Complete the following
• a. In the passage on logistic classification, give the part starting with "were we have" and going on through "a bias term." again, switching "bias term" to "offset term".
• b. Summarize the passage on logistic classification in two sentences.

Text passage
--------------------------------

Note: here we have assumed that all classes share the same covariance matrix.

A logistic function or logistic curve is a common "S" shape (sigmoid curve), defined as

$$\sigma(x)={\frac {L}{1+\exp(-k(x-x_{0}))}}\,,$$


  • $x_0$: the x-value of the sigmoid's midpoint,
  • $L$: the curve's maximum value, and
  • k: the steepness of the curve.

In the case of two classes, this result is substituted into the logistic sigmoid function and reduces to

$$p(C_1|\vec{x}) = \sigma \left( \vec{w}^\intercal \vec{x} + w_0 \right)$$

were we have defined:

$$\vec{w} = \mathbf{\Sigma}^{-1} \left( \mathbf{\mu}_1 - \mathbf{\mu}_2 \right),$$$$w_0 = -\frac{1}{2} \vec{\mu}_1^\intercal \vec{\Sigma}^{-1} \vec{\mu}_1 + \frac{1}{2} \vec{\mu}_2^\intercal \vec{\Sigma}^{-1} \vec{\mu}_2 + \ln \frac{p(C_1)} {p(C_2)}$$

What about $p(C_k)$?

  • The class prior probabilities, $p(C_k)$, effectively act as a bias term.
  • Note that we have yet to specify a model for these distributions.

If we are to use the result above, we will need to make another model assumption.

  • We will assume that the class priors are modeled by a Bernoulli distribution with $p(C_1)=\gamma$ and $p(C_2)=1-\gamma$.

These results can be extended to the case of $K>2$ classes for which we obtain

$$a_k(\vec{x}) = \left[\vec{\Sigma}^{-1} \vec{\mu}_k \right]^\intercal \vec{x} - \frac{1}{2} \vec{\mu}_k^\intercal \vec{\Sigma}^{-1} \vec{\mu}_k + \ln p(C_k)$$

which is used in the first activation function provided at the begin of this section.

--------------------------------

Source information
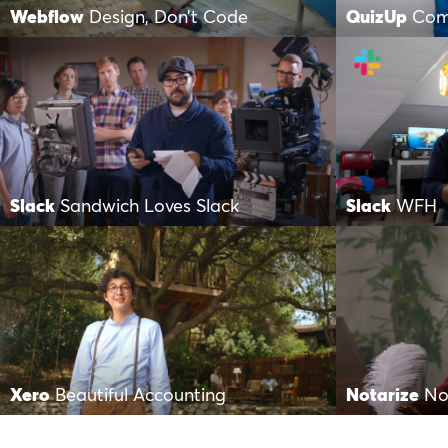
Webflow
Design, Don’t Code
QuizUp
Com
Slack
Sandwich Loves Slack
Slack
WFH
Xero
Beautiful Accounting
Notarize
No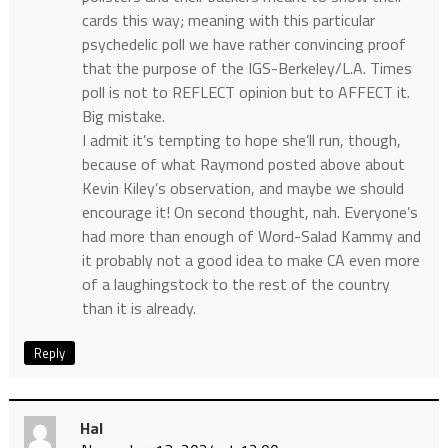
cards this way; meaning with this particular
psychedelic poll we have rather convincing proof
that the purpose of the IGS-Berkeley/L.A. Times
poll is not to REFLECT opinion but to AFFECT it.
Big mistake.
I admit it’s tempting to hope she’ll run, though,
because of what Raymond posted above about
Kevin Kiley’s observation, and maybe we should
encourage it! On second thought, nah. Everyone’s
had more than enough of Word-Salad Kammy and
it probably not a good idea to make CA even more
of a laughingstock to the rest of the country
than it is already.
Reply
Hal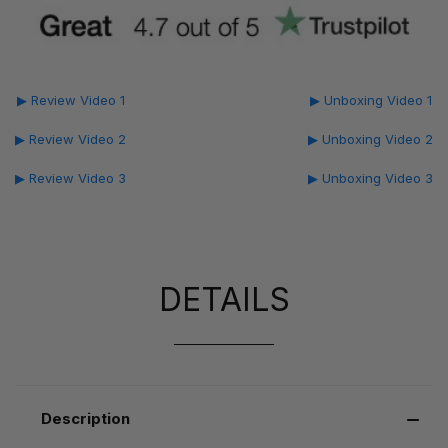
▶ Review Video 1
▶ Unboxing Video 1
▶ Review Video 2
▶ Unboxing Video 2
▶ Review Video 3
▶ Unboxing Video 3
DETAILS
Description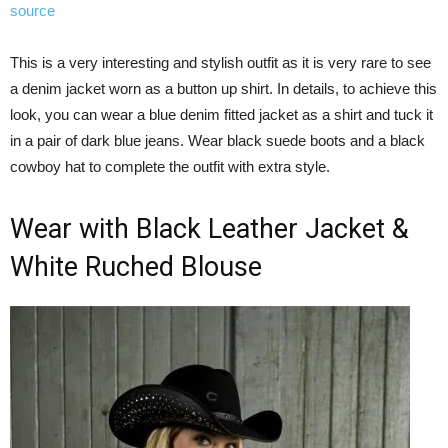
source
This is a very interesting and stylish outfit as it is very rare to see
a denim jacket worn as a button up shirt. In details, to achieve this
look, you can wear a blue denim fitted jacket as a shirt and tuck it
in a pair of dark blue jeans. Wear black suede boots and a black
cowboy hat to complete the outfit with extra style.
Wear with Black Leather Jacket &
White Ruched Blouse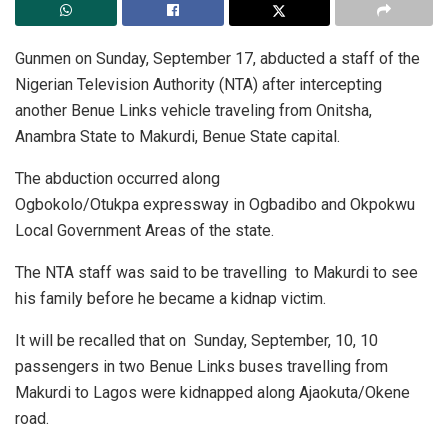
Gunmen on Sunday, September 17, abducted a staff of the
Nigerian Television Authority (NTA) after intercepting
another Benue Links vehicle traveling from Onitsha,
Anambra State to Makurdi, Benue State capital.
The abduction occurred along
Ogbokolo/Otukpa expressway in Ogbadibo and Okpokwu
Local Government Areas of the state.
The NTA staff was said to be travelling to Makurdi to see
his family before he became a kidnap victim.
It will be recalled that on Sunday, September, 10, 10
passengers in two Benue Links buses travelling from
Makurdi to Lagos were kidnapped along Ajaokuta/Okene
road.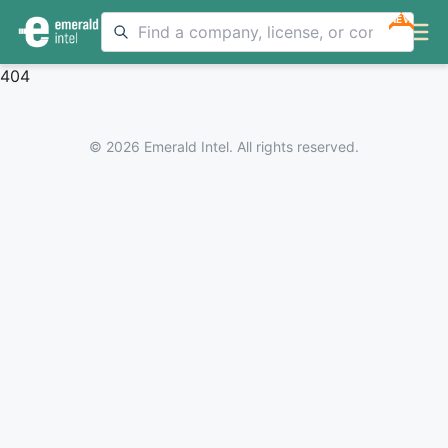
NEW
404
© 2026 Emerald Intel. All rights reserved.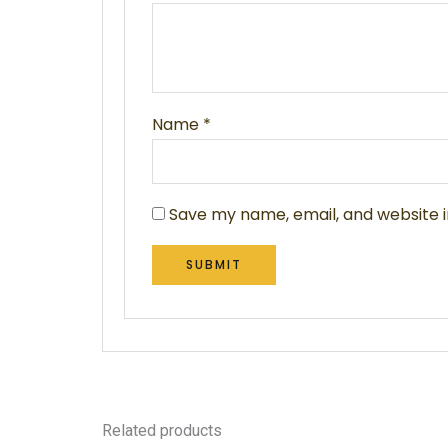
Name
*
Save my name, email, and website i
Related products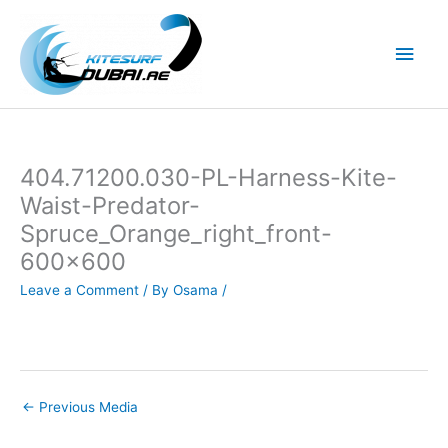
Skip
to
Main
content
Men
404.71200.030-PL-Harness-Kite-
Waist-Predator-
Spruce_Orange_right_front-
600×600
Leave a Comment
/ By
Osama
/
←
Previous Media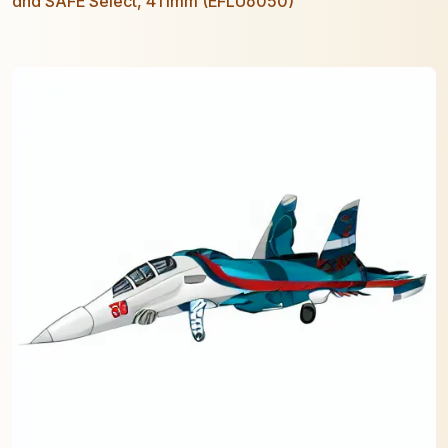
and SAFE Select, 411mm (EFLU6050)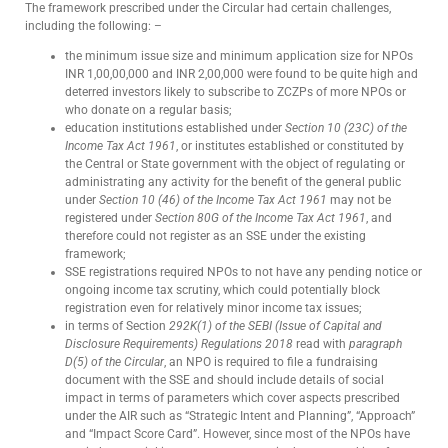
The framework prescribed under the Circular had certain challenges,
including the following: –
the minimum issue size and minimum application size for NPOs
INR 1,00,00,000 and INR 2,00,000 were found to be quite high and
deterred investors likely to subscribe to ZCZPs of more NPOs or
who donate on a regular basis;
education institutions established under
Section 10 (23C) of the
Income Tax Act 1961
, or institutes established or constituted by
the Central or State government with the object of regulating or
administrating any activity for the benefit of the general public
under
Section 10 (46) of the Income Tax Act 1961
may not be
registered under
Section 80G of the Income Tax Act 1961
, and
therefore could not register as an SSE under the existing
framework;
SSE registrations required NPOs to not have any pending notice or
ongoing income tax scrutiny, which could potentially block
registration even for relatively minor income tax issues;
in terms of Section
292K(1) of the SEBI (Issue of Capital and
Disclosure Requirements) Regulations 2018
read with
paragraph
D(5) of the Circular
, an NPO is required to file a fundraising
document with the SSE and should include details of social
impact in terms of parameters which cover aspects prescribed
under the AIR such as “Strategic Intent and Planning”, “Approach”
and “Impact Score Card”. However, since most of the NPOs have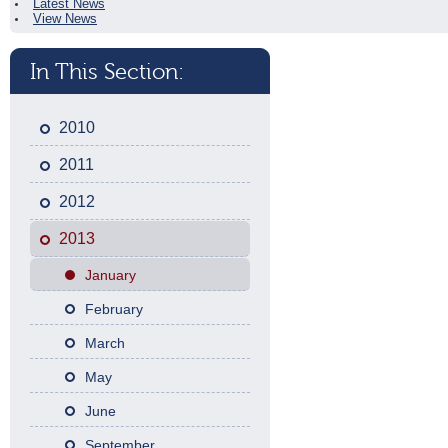
Latest News
View News
In This Section:
2010
2011
2012
2013
January
February
March
May
June
September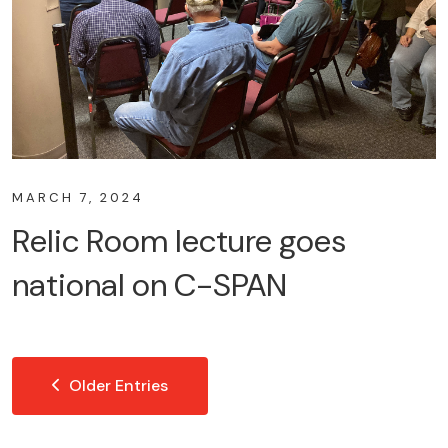
MARCH 7, 2024
Relic Room lecture goes
national on C-SPAN
Older Entries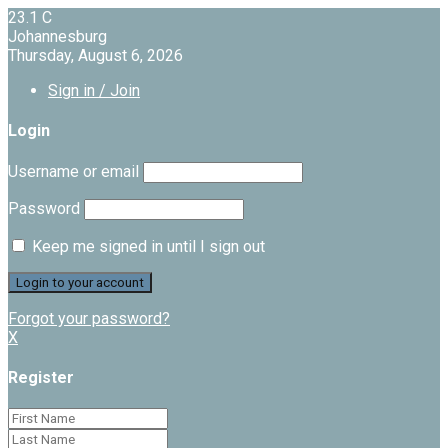
23.1
C
Johannesburg
Thursday, August 6, 2026
Sign in / Join
Login
Username or email
Password
Keep me signed in until I sign out
Forgot your password?
X
Register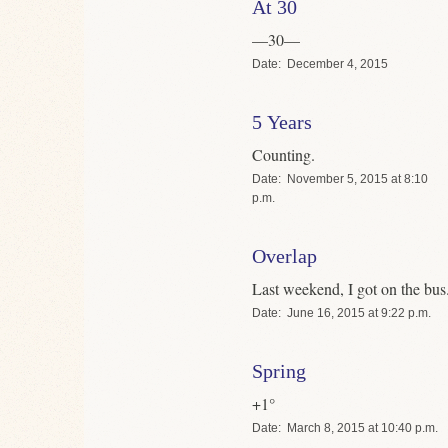
At 30
—30—
Date
December 4, 2015
5 Years
Counting.
Date
November 5, 2015 at 8:10
p.m.
Overlap
Last weekend, I got on the bus
Date
June 16, 2015 at 9:22 p.m.
Spring
+1°
Date
March 8, 2015 at 10:40 p.m.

--------------------------------

Responses
• a.
were we have defined:

$$\vec{w} = \mathbf{\Sigma}^{-1} \left( \mathbf{\mu}_1 - \mathbf{\mu}_2 \right),$$$$w_0 = -\frac{1}{2} \vec{\mu}_1^\intercal \vec{\Sigma}^{-1} \vec{\mu}_1 + \frac{1}{2} \vec{\mu}_2^\intercal \vec{\Sigma}^{-1} \vec{\mu}_2 + \ln \frac{p(C_1)} {p(C_2)}$$

What about $p(C_k)$?

  • The class prior probabilities, $p(C_k)$, effectively act as a offset term.

• b. Assuming that all classes share the same covariance matrix, the passage shows that for two classes the class probability reduces to a logistic sigmoid of a linear function of the input. The logistic curve is an S shape defined by its midpoint, maximum value, and steepness, while the class priors act as a bias term, are modeled by a Bernoulli distribution, and the results extend to more than two classes.